%%

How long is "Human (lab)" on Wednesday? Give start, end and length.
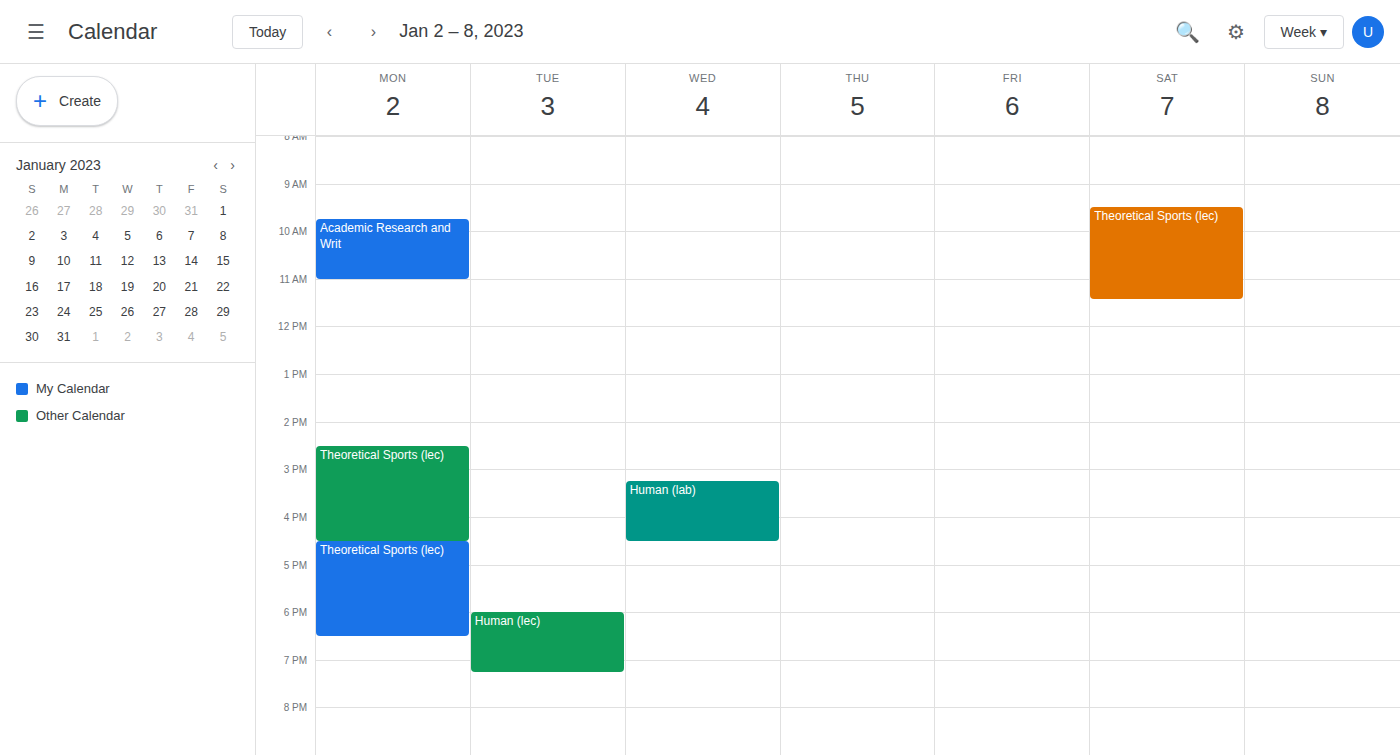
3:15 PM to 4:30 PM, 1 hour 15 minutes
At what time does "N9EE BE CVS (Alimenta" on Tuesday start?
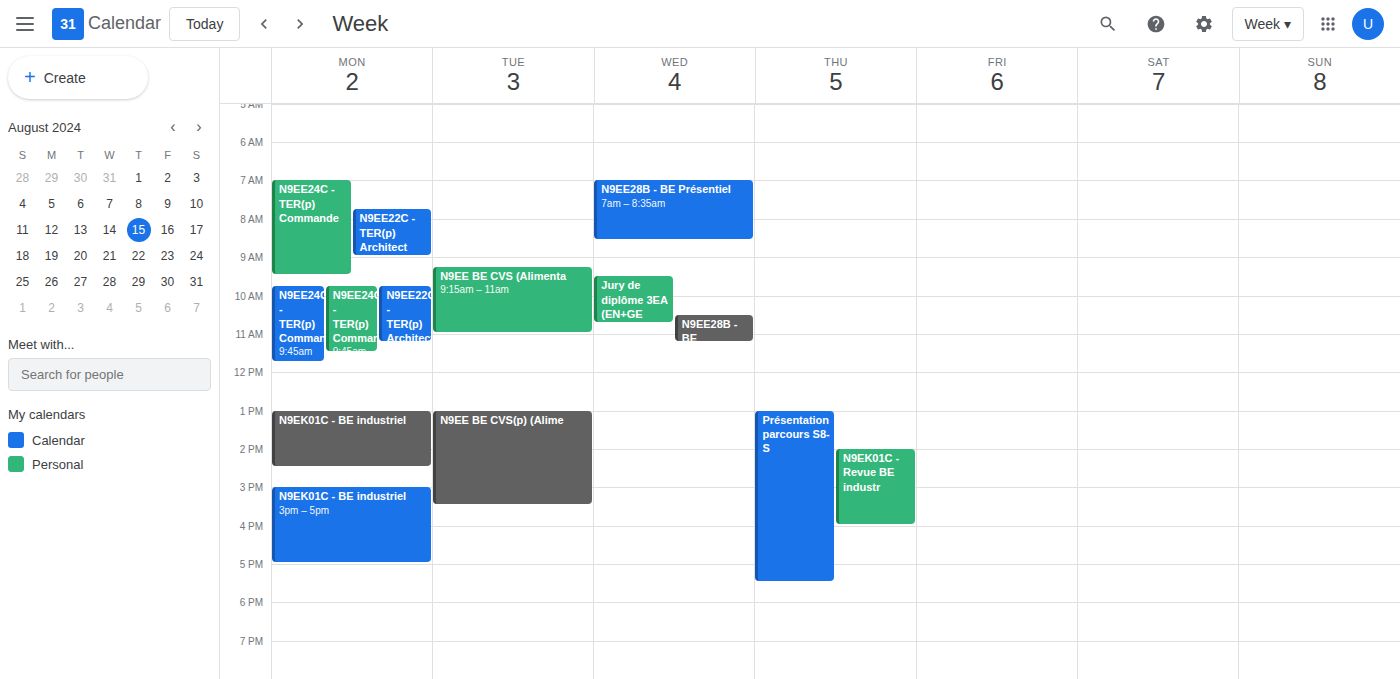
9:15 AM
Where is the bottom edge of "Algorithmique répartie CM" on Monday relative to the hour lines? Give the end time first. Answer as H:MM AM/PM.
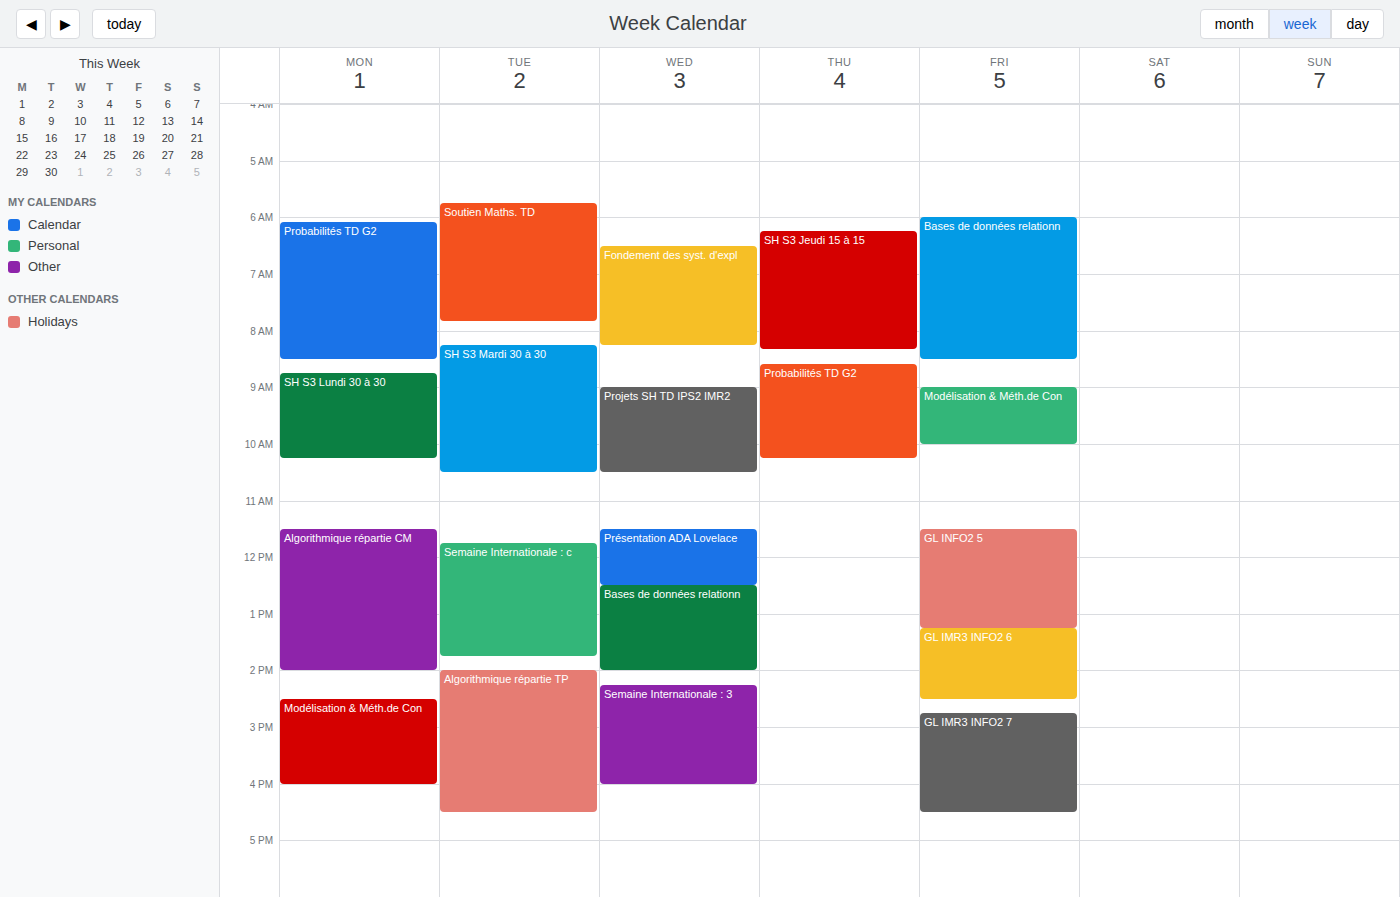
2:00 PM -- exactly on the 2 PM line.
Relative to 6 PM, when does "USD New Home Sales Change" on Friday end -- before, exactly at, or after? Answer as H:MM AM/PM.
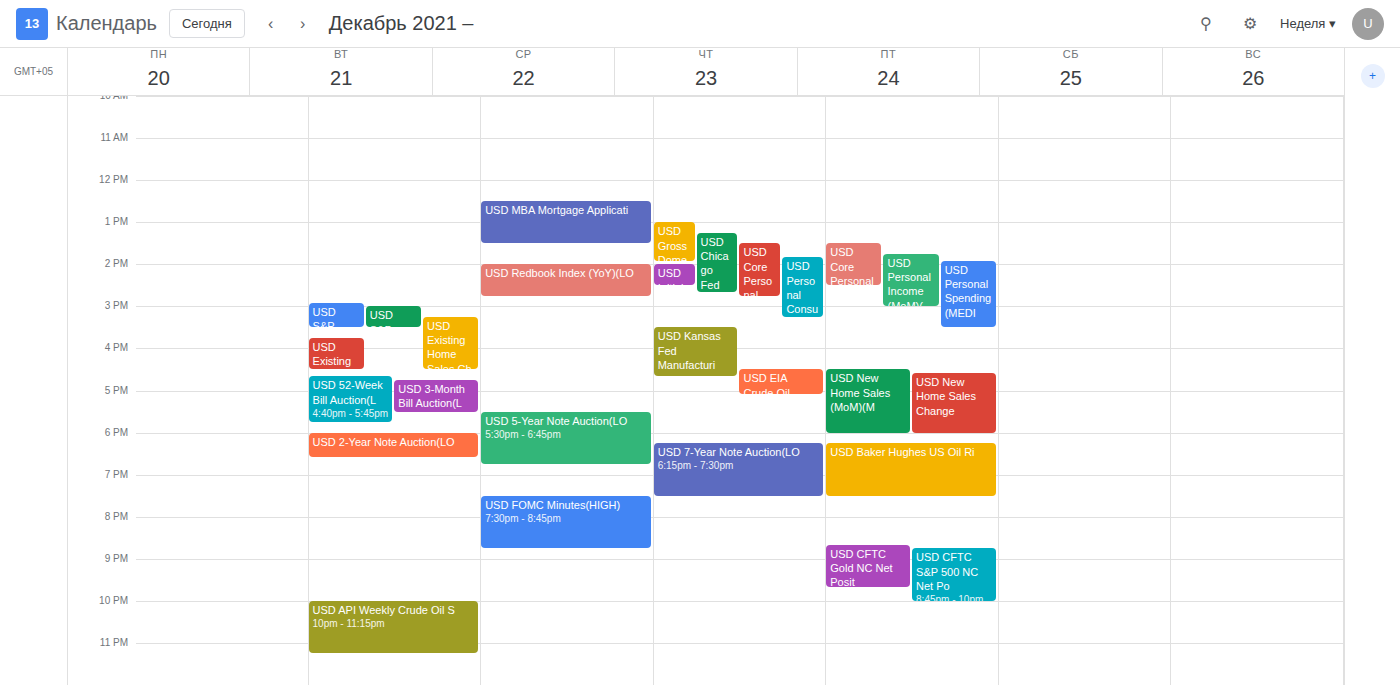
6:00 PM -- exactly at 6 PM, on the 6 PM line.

%%

Objective ▸ Rename "Answer as" to "Write as" throughout the data above and give it again, with every other word unchanged and the pictures left out.

Reply to the task ▸
How long is "Human (lab)" on Wednesday? Give start, end and length.
3:15 PM to 4:30 PM, 1 hour 15 minutes
At what time does "N9EE BE CVS (Alimenta" on Tuesday start?
9:15 AM
Where is the bottom edge of "Algorithmique répartie CM" on Monday relative to the hour lines? Give the end time first. Write as H:MM AM/PM.
2:00 PM -- exactly on the 2 PM line.
Relative to 6 PM, when does "USD New Home Sales Change" on Friday end -- before, exactly at, or after? Write as H:MM AM/PM.
6:00 PM -- exactly at 6 PM, on the 6 PM line.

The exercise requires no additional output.